(Beginning of Source text)

BEIJING, Nov. 13 /Xinhua-PRNewswire-FirstCall/ -- Yongye Biotechnology International, Inc. , a leading developer, producer and distributor of nutrients for plants and animals in the People's Republic of China, today announced its financial results for the quarter ended September 30, 2008.
Third Quarter 2008 Results
"Our third quarter sales exceeded our second quarter sales even though the second quarter of each year is typically our strongest quarter. Revenue increased almost six fold in the third quarter of 2008 from the third quarter of 2007, and net income more than doubled over the same period," said Mr. Zishen Wu, Chief Executive Officer of Yongye. "Rapid growth resulted from strong demand for our plant nutrient product which we created through the recent expansion of our distribution network which sells to our branded stores. We produce some of the purest and most bioactive fulvic acid based plant and animal nutrients in China, and our recent success supports our plans to increase our presence in the provinces in which we already are located."

(End of Source text)
(Beginning of Dataset section)

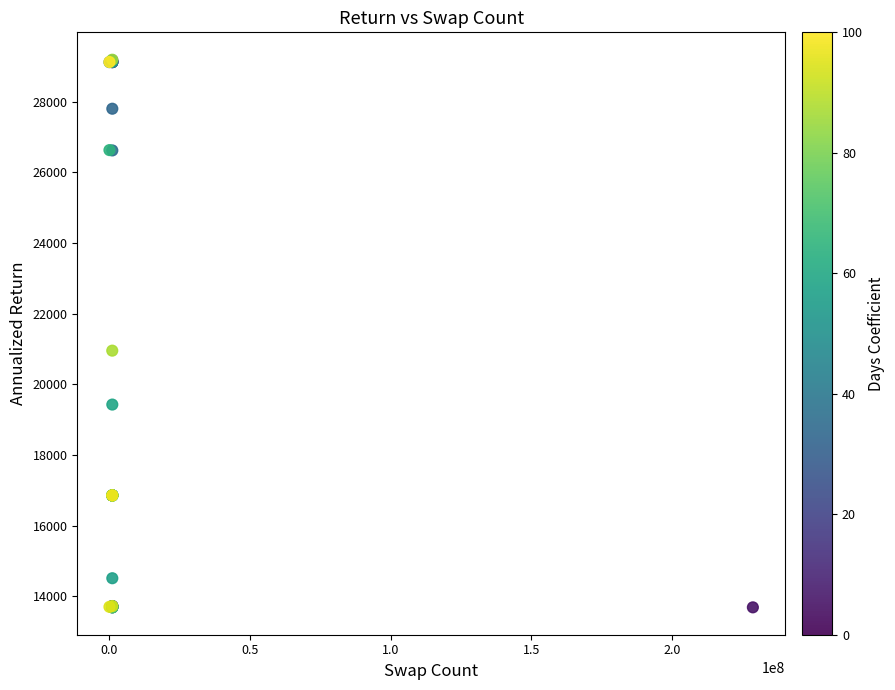

What Y value in the scatter plot is closest to 21438?

20954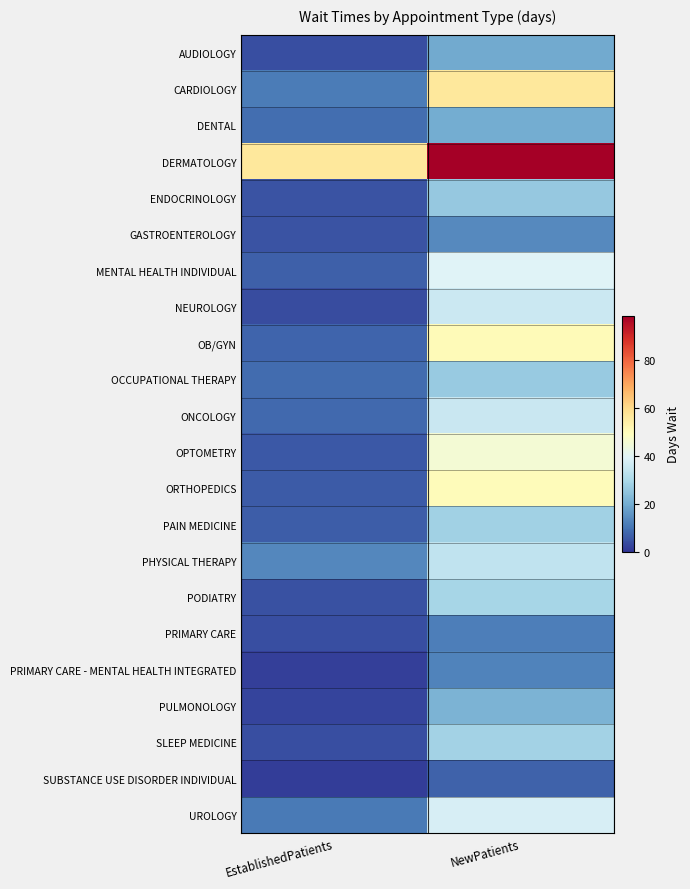

List the series in order of their peak value, highest first.

DERMATOLOGY, CARDIOLOGY, OB/GYN, ORTHOPEDICS, OPTOMETRY, MENTAL HEALTH INDIVIDUAL, UROLOGY, NEUROLOGY, ONCOLOGY, PHYSICAL THERAPY, PODIATRY, SLEEP MEDICINE, PAIN MEDICINE, OCCUPATIONAL THERAPY, ENDOCRINOLOGY, PULMONOLOGY, DENTAL, AUDIOLOGY, GASTROENTEROLOGY, PRIMARY CARE - MENTAL HEALTH INTEGRATED, PRIMARY CARE, SUBSTANCE USE DISORDER INDIVIDUAL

(End of Dataset section)

* Exercise instructions *
1) According to the Yongye press release, which quarter of each year is typically the company's strongest?
2) Summarize the Yongye press release in two sentences.

* Answers to the problems *
1) The second quarter.

2) Yongye Biotechnology International, a Chinese developer, producer and distributor of plant and animal nutrients, reported third-quarter 2008 results in which sales exceeded those of the usually stronger second quarter, revenue rose almost six fold from the third quarter of 2007, and net income more than doubled. Chief Executive Officer Zishen Wu attributed the growth to strong demand for its plant nutrient product, created through the recent expansion of its distribution network, and said the company plans to increase its presence in the provinces where it already operates.